++++ THE DATA ++++
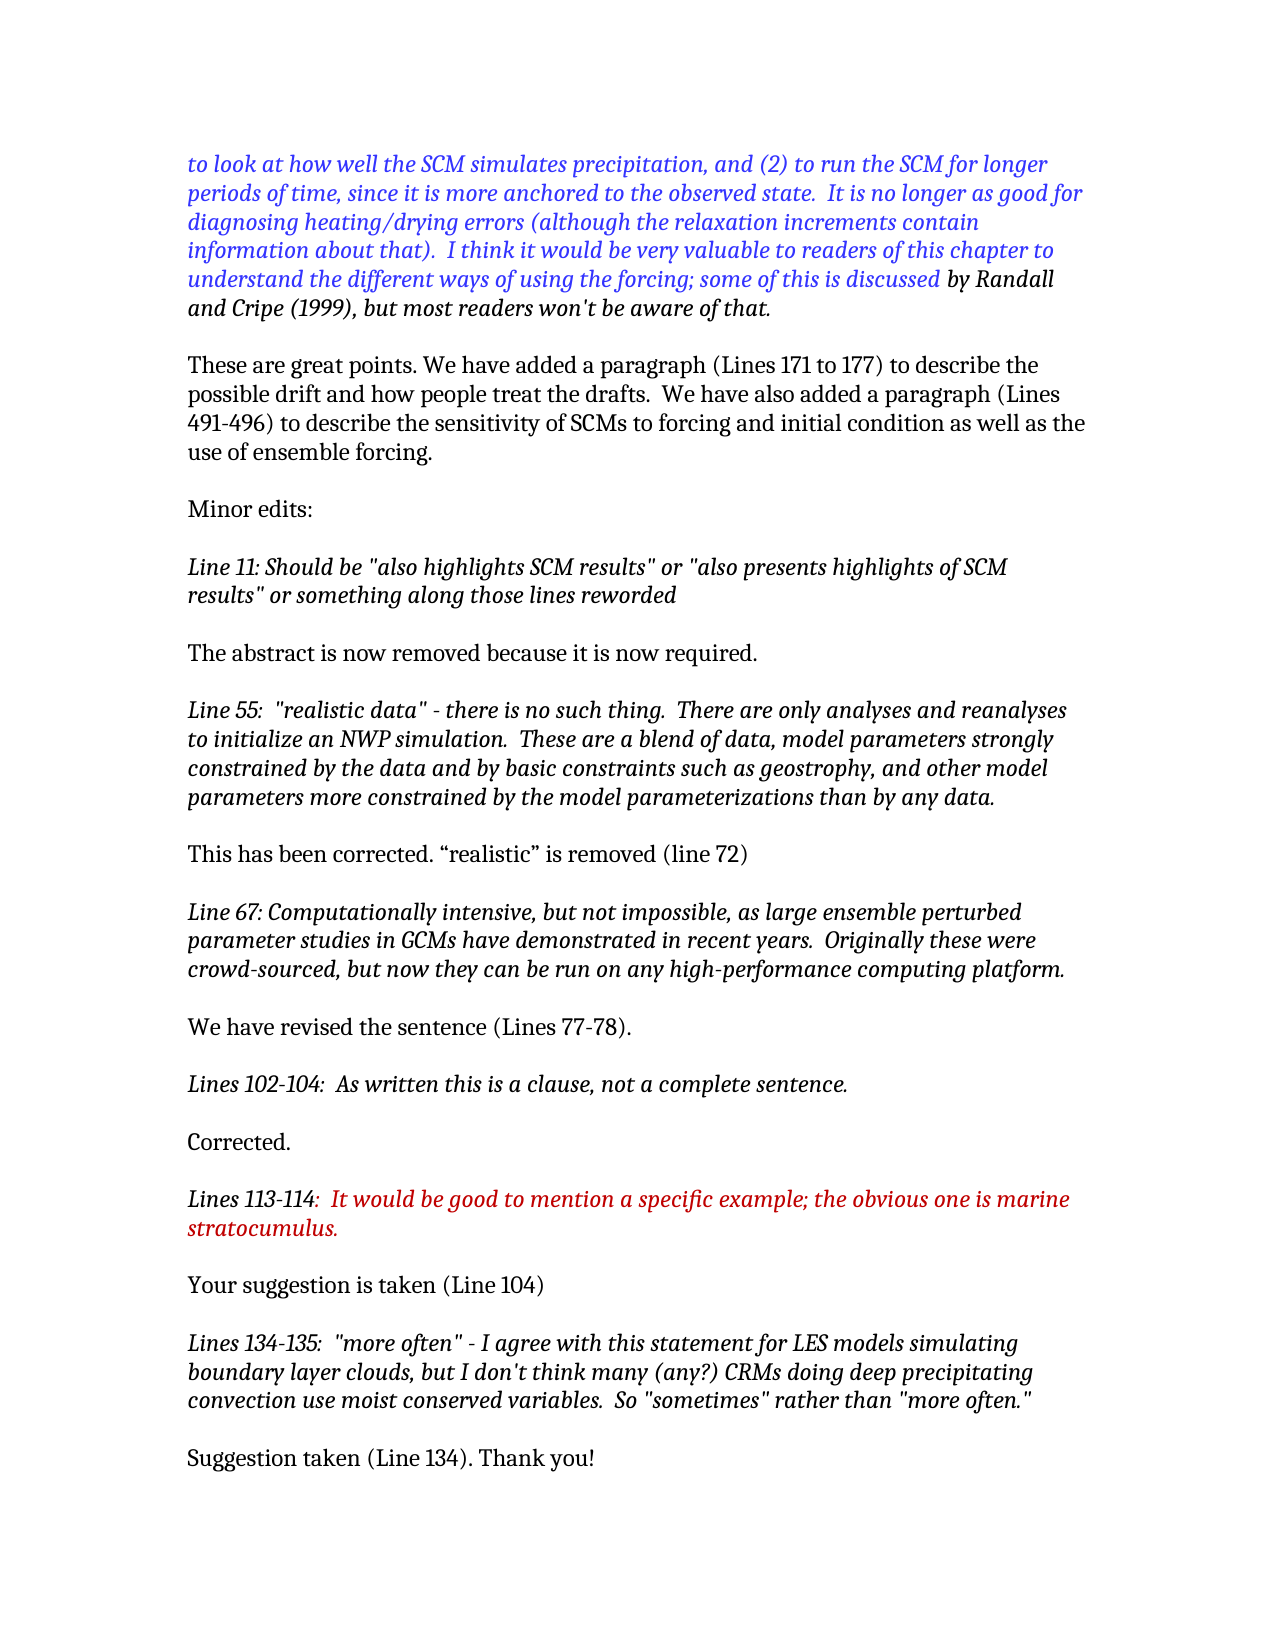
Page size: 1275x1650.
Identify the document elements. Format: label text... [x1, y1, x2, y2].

text We have revised the sentence (Lines 77-78). [187, 1012, 1087, 1041]
text Your suggestion is taken (Line 104) [187, 1271, 1087, 1300]
text This has been corrected. “realistic” is removed (line 72) [187, 840, 1087, 869]
text Line 11: Should be "also highlights SCM results" or "also presents highlights of SCM results" or something along those lines reworded [187, 552, 1087, 610]
text Lines 134-135: "more often" - I agree with this statement for LES models simulating boundary layer clouds, but I don't think many (any?) CRMs doing deep precipitating convection use moist conserved variables. So "sometimes" rather than "more often." [187, 1329, 1087, 1415]
text The abstract is now removed because it is now required. [187, 639, 1087, 667]
text Minor edits: [187, 495, 1087, 524]
text Line 55: "realistic data" - there is no such thing. There are only analyses and reanalyses to initialize an NWP simulation. These are a blend of data, model parameters strongly constrained by the data and by basic constraints such as geostrophy, and other model parameters more constrained by the model parameterizations than by any data. [187, 696, 1087, 811]
text Line 67: Computationally intensive, but not impossible, as large ensemble perturbed parameter studies in GCMs have demonstrated in recent years. Originally these were crowd-sourced, but now they can be run on any high-performance computing platform. [187, 897, 1087, 984]
text Corrected. [187, 1127, 1087, 1156]
text These are great points. We have added a paragraph (Lines 171 to 177) to describe the possible drift and how people treat the drafts. We have also added a paragraph (Lines 491-496) to describe the sensitivity of SCMs to forcing and initial condition as well as the use of ensemble forcing. [187, 351, 1087, 466]
text Lines 113-114: It would be good to mention a specific example; the obvious one is marine stratocumulus. [187, 1185, 1087, 1242]
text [187, 150, 1087, 322]
text Lines 102-104: As written this is a clause, not a complete sentence. [187, 1070, 1087, 1099]
text Suggestion taken (Line 134). Thank you! [187, 1444, 1087, 1472]
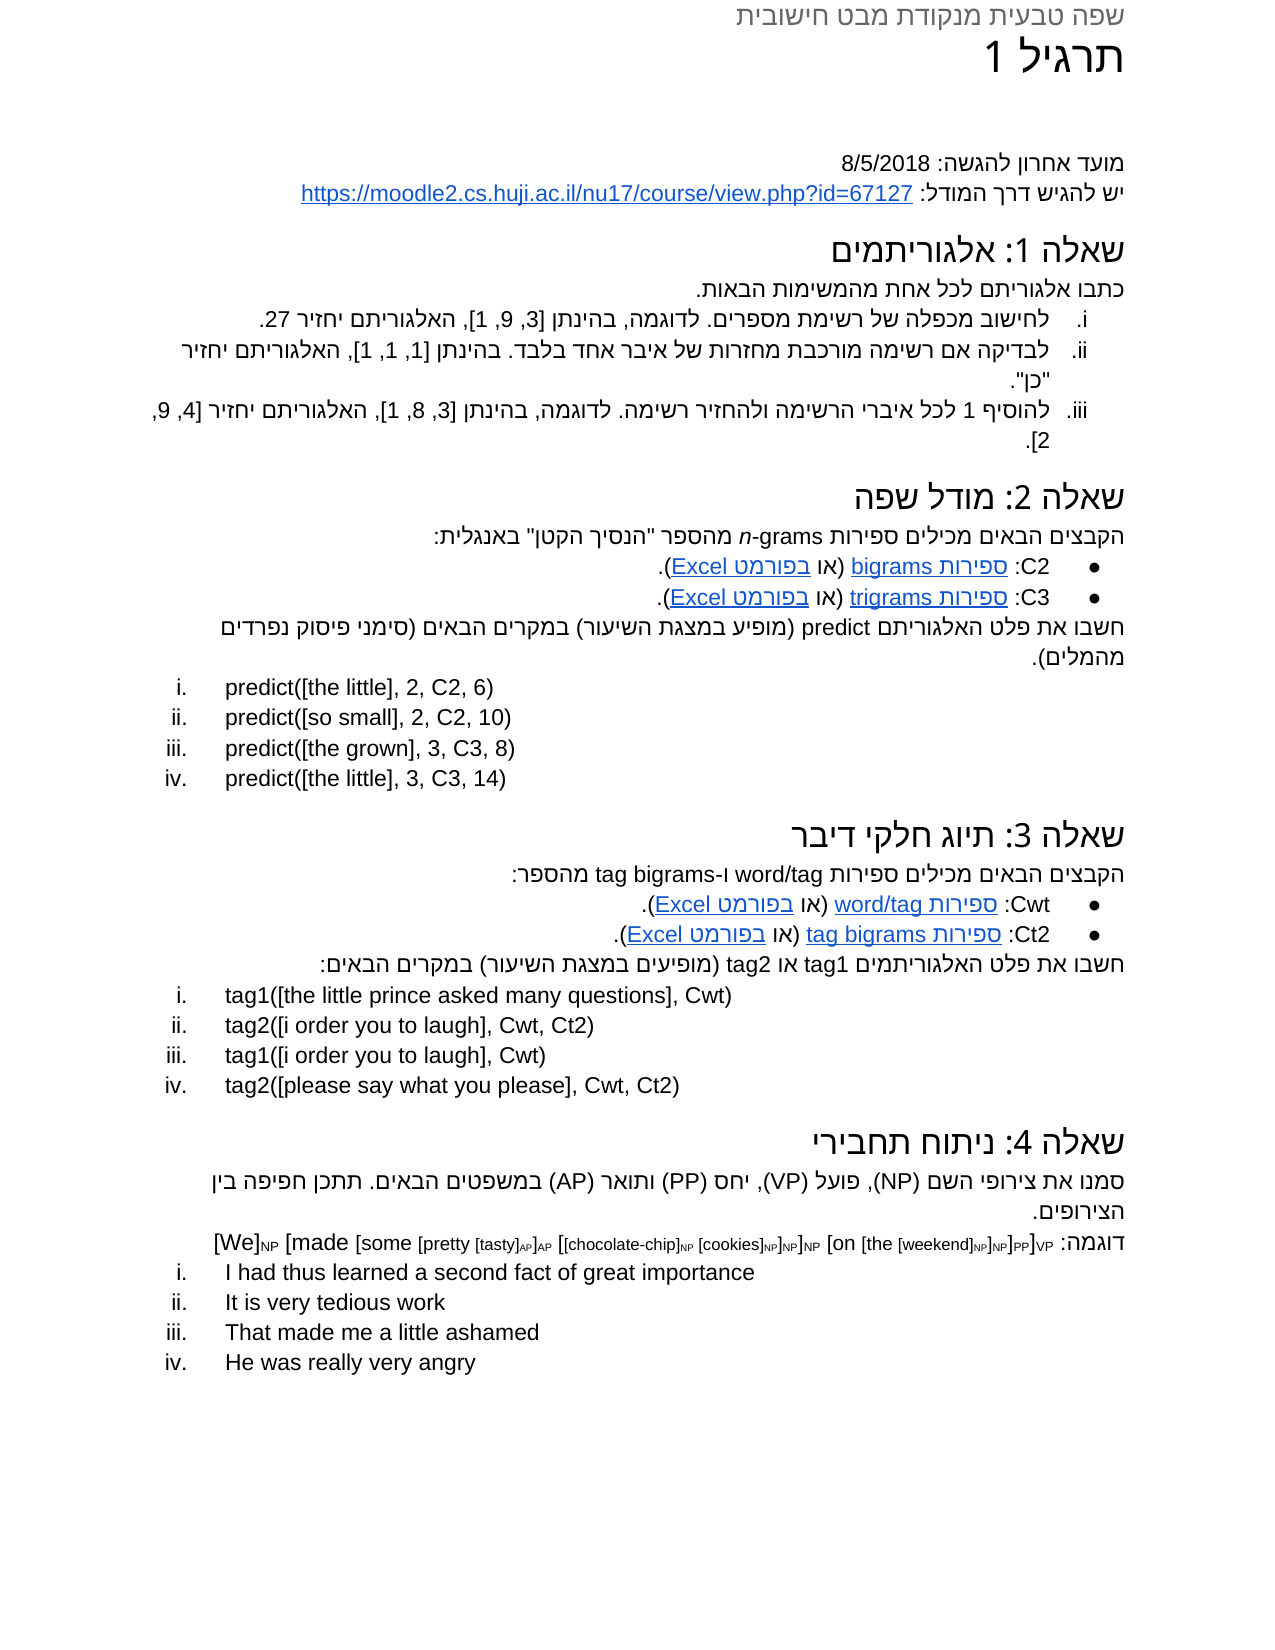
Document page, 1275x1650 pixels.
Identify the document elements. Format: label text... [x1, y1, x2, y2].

list Ct2: ספירות tag bigrams (או בפורמט Excel). [150, 921, 1087, 947]
list לבדיקה אם רשימה מורכבת מחזרות של איבר אחד בלבד. בהינתן [1, 1, 1], האלגוריתם יחזיר "כן". [150, 337, 1087, 393]
list predict([the grown], 3, C3, 8) [187, 734, 1125, 761]
text דוגמה: We]NP [made [some [pretty [tasty]AP]AP [[chocolate-chip]NP [cookies]NP]NP]NP [on [the [weekend]NP]NP]PP]VP] [150, 1228, 1125, 1255]
subtitle שאלה 2: מודל שפה [150, 478, 1125, 523]
list C3: ספירות trigrams (או בפורמט Excel). [150, 583, 1087, 610]
subtitle שאלה 4: ניתוח תחבירי [150, 1123, 1125, 1168]
text חשבו את פלט האלגוריתם predict (מופיע במצגת השיעור) במקרים הבאים (סימני פיסוק נפרדים מהמלים). [150, 614, 1125, 670]
text כתבו אלגוריתם לכל אחת מהמשימות הבאות. [150, 276, 1125, 302]
list It is very tedious work [187, 1289, 1125, 1315]
text יש להגיש דרך המודל: https://moodle2.cs.huji.ac.il/nu17/course/view.php?id=67127 [150, 180, 1125, 207]
list Cwt: ספירות word/tag (או בפורמט Excel). [150, 891, 1087, 917]
list predict([the little], 2, C2, 6) [187, 674, 1125, 701]
text סמנו את צירופי השם (NP), פועל (VP), יחס (PP) ותואר (AP) במשפטים הבאים. תתכן חפיפה בין הצירופים. [150, 1168, 1125, 1225]
text מועד אחרון להגשה: 8/5/2018 [150, 150, 1125, 176]
list להוסיף 1 לכל איברי הרשימה ולהחזיר רשימה. לדוגמה, בהינתן [3, 8, 1], האלגוריתם יחזיר [4, 9, 2]. [150, 397, 1087, 453]
list tag2([i order you to laugh], Cwt, Ct2) [187, 1012, 1125, 1038]
list He was really very angry [187, 1349, 1125, 1376]
list לחישוב מכפלה של רשימת מספרים. לדוגמה, בהינתן [3, 9, 1], האלגוריתם יחזיר 27. [150, 306, 1087, 333]
list I had thus learned a second fact of great importance [187, 1259, 1125, 1285]
text חשבו את פלט האלגוריתמים tag1 או tag2 (מופיעים במצגת השיעור) במקרים הבאים: [150, 951, 1125, 978]
list predict([the little], 3, C3, 14) [187, 765, 1125, 791]
text הקבצים הבאים מכילים ספירות word/tag ו-tag bigrams מהספר: [150, 861, 1125, 887]
subtitle שאלה 1: אלגוריתמים [150, 231, 1125, 276]
text הקבצים הבאים מכילים ספירות n-grams מהספר "הנסיך הקטן" באנגלית: [150, 523, 1125, 549]
list That made me a little ashamed [187, 1319, 1125, 1346]
list predict([so small], 2, C2, 10) [187, 704, 1125, 731]
list C2: ספירות bigrams (או בפורמט Excel). [150, 553, 1087, 580]
list tag2([please say what you please], Cwt, Ct2) [187, 1072, 1125, 1098]
list tag1([i order you to laugh], Cwt) [187, 1042, 1125, 1068]
list tag1([the little prince asked many questions], Cwt) [187, 982, 1125, 1008]
subtitle שאלה 3: תיוג חלקי דיבר [150, 816, 1125, 861]
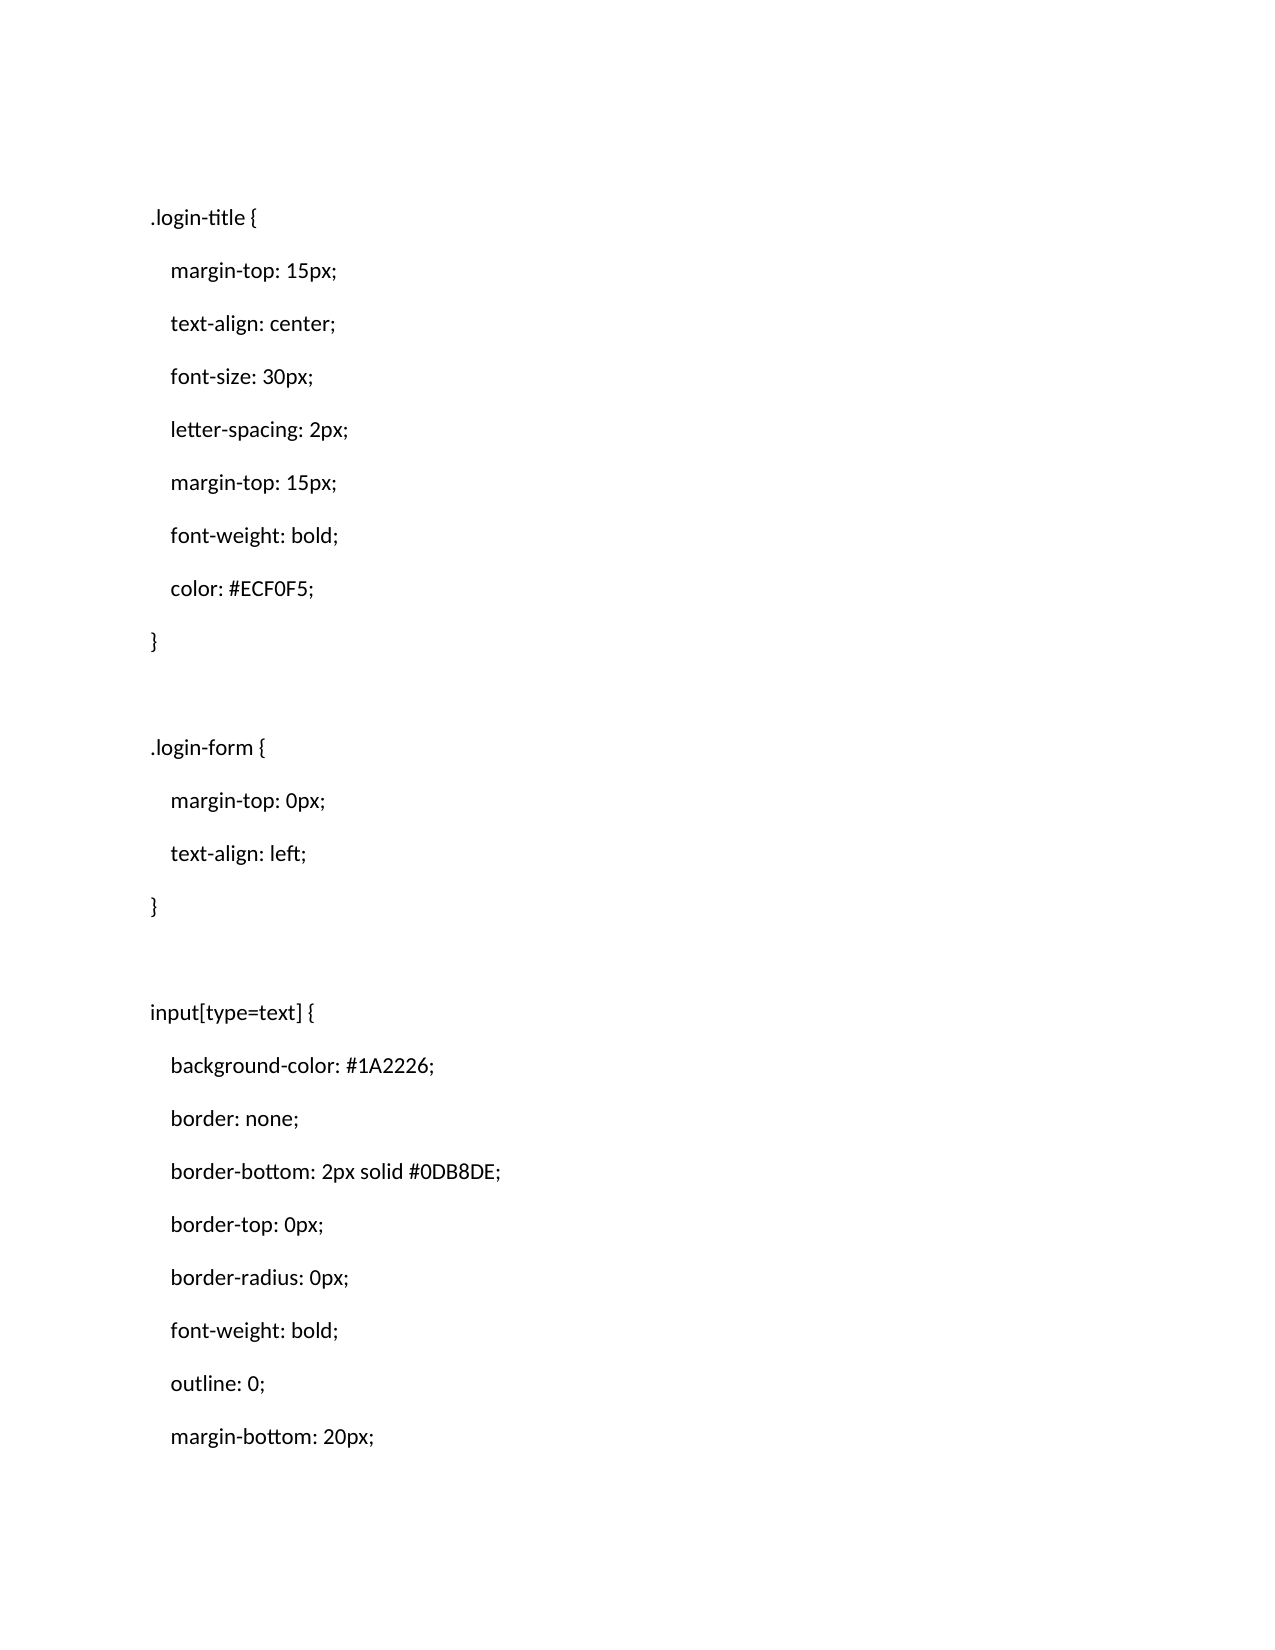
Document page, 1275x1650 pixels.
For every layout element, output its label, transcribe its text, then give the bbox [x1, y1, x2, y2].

text font-weight: bold; [150, 1316, 1125, 1344]
text input[type=text] { [150, 998, 1125, 1026]
text border-top: 0px; [150, 1210, 1125, 1238]
text .login-form { [150, 733, 1125, 761]
text margin-bottom: 20px; [150, 1422, 1125, 1451]
text } [150, 627, 1125, 655]
text letter-spacing: 2px; [150, 415, 1125, 443]
text font-size: 30px; [150, 362, 1125, 390]
text font-weight: bold; [150, 521, 1125, 549]
text text-align: center; [150, 309, 1125, 337]
text margin-top: 0px; [150, 786, 1125, 814]
text outline: 0; [150, 1369, 1125, 1397]
text .login-title { [150, 203, 1125, 231]
text background-color: #1A2226; [150, 1051, 1125, 1079]
text } [150, 892, 1125, 920]
text margin-top: 15px; [150, 468, 1125, 496]
text color: #ECF0F5; [150, 574, 1125, 602]
text border-bottom: 2px solid #0DB8DE; [150, 1157, 1125, 1185]
text border-radius: 0px; [150, 1263, 1125, 1291]
text border: none; [150, 1104, 1125, 1132]
text margin-top: 15px; [150, 256, 1125, 284]
text text-align: left; [150, 839, 1125, 867]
++++
Of all the lines above, count the ones that include the string "weight" and give the number alone.

2